Tofu Kaiseki: Tofu-based Haute Cuisine

Can you imagine eating an entire meal based on tofu? For many people, it would perhaps seem like the taste would be too simple, and it could easily fall into the boring category. However, tofu is such an adaptable and multi-faceted ingredient, and it’s easy to turn it into flavorful dishes. Because tofu is simple, its flavor changes with how you cook it and what you cook it with. There is a type of traditional, refined Japanese cuisine known as tofu kaiseki that focuses entirely on tofu. Regular kaiseki meals usually present a variety of fish, vegetable and meat courses, but tofu kaiseki uses tofu in every dish, and in all its different forms.
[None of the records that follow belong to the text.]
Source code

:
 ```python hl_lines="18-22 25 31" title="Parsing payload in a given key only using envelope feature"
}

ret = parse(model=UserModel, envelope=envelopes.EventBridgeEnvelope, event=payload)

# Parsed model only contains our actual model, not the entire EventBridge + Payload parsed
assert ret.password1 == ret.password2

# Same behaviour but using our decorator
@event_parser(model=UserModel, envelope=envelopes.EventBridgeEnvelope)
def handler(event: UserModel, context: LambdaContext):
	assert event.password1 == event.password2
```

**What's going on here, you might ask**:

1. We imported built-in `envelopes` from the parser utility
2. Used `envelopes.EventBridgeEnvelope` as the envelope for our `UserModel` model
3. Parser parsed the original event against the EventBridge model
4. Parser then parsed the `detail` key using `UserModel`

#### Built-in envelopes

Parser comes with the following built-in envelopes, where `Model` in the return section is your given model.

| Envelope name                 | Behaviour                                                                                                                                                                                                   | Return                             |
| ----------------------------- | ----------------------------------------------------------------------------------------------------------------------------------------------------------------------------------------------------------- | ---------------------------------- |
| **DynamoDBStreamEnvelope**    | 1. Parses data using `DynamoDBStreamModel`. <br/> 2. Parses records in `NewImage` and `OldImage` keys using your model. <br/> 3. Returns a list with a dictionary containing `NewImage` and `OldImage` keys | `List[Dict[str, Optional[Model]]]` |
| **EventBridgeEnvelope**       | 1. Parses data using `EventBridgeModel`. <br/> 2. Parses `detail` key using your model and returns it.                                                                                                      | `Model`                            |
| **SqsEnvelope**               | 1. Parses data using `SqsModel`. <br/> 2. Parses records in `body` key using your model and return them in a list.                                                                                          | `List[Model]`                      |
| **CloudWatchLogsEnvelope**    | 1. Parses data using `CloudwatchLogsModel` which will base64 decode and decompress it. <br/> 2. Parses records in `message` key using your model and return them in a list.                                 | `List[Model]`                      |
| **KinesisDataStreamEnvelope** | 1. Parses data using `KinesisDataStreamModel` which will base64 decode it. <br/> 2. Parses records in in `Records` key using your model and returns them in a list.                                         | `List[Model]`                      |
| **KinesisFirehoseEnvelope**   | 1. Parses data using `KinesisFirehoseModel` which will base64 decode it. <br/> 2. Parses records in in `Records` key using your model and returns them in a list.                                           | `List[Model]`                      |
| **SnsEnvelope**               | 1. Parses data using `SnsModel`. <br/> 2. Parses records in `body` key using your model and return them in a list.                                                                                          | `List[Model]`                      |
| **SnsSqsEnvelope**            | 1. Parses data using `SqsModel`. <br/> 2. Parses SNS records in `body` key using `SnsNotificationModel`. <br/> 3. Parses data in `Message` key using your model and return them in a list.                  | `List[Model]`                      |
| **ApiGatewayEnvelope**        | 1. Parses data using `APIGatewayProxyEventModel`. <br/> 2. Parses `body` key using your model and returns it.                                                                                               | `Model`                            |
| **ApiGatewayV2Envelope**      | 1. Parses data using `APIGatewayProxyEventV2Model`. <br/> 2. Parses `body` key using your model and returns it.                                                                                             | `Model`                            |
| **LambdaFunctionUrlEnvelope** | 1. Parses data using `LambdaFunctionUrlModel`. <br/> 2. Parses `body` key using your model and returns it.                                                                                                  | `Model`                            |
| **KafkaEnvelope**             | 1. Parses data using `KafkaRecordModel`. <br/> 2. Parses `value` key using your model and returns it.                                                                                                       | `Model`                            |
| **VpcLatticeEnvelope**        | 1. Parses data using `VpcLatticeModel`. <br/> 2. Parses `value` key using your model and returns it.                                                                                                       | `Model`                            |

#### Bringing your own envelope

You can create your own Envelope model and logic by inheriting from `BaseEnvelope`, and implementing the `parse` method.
If you visit a tofu kaiseki restaurant, forget about the idea that you will eat blocks of tofu for every course. In some courses, you would not even know tofu was used! Here are some typical ways tofu can be prepared: abura-age (tofu sliced into sheets and deep-fried), atsuage dofu (thick deep-fried tofu), oborodofu (with a scooped, crumbly texture like cottage cheese), and yakidofu (grilled tofu). In addition, there are many variations on this same theme, and countless ways to cook it: cold tofu, boiled tofu, dengaku (skewered and grilled with a miso sauce topping), or even fried tofu balls. In a tofu kaiseki, you can sample tofu prepared in all the different ways, including in a hot pot, in miso soup and even au gratin in place of cheese. Tofu kaiseki is light but very filling, sophisticated and delicious.

Tofu Family

Familiarize yourself with all the useful terms for soybean products:

Soy milk:

Soy milk is used in many places all over the world, and makes a great alternative for those who are allergic to milk. It is often used to make lattes in place of cow's milk, and it is also a useful ingredient in Japanese cuisine for hot pots and other dishes. It can also be consumed on its own, plain or in interesting flavors such as vanilla, strawberry and even Japanese specialty flavors such as green tea and sakura (cherry blossom) during springtime. Some kinds of soy milk available at supermarkets contain additives (including sugar) and others do not, so it’s best to read the labels closely. Making soy milk is easy and it’s the first essential step in order to make tofu. Simply soak the soybeans in water overnight if possible. Next, strain, then crush the beans with a food processor, and pour the mixture into a saucepan with one cup of water. Bring to a boil then let simmer for about 20 minutes, skim the foam at the top, and it’s ready! You can keep the soy milk to drink as is, use for cooking, or add nigari and go all the way to make tofu.


Okara, or soy pulp, is what remains after soybeans turn into soy milk. It is usually sold for very cheap at supermarkets in Japan and it contains protein, fat, and fiber. Unlike its tofu and soy milk siblings, it is not usually consumed on its own. "Unohana" is the ultimate dish made with okara: it’s a traditional savory side dish made by combining okara, vegetables such as carrots, burdock, negi (leek or green onion) and shiitake mushrooms, shoyu (soy sauce), and mirin (Japanese rice wine). Another pleasant and surprising way to use okara is to mix it with soy milk to make a healthier version of doughnuts!


When you heat up soy milk, there will be a thin layer of film that forms at the surface. That film is called yuba. There is fresh yuba and dried yuba. You can eat fresh yuba (which is chewier than tofu but has a similar flavor) just like sashimi with soy sauce, and use the dried kind in cooking. In Kyoto, yuba is considered to be a delicacy.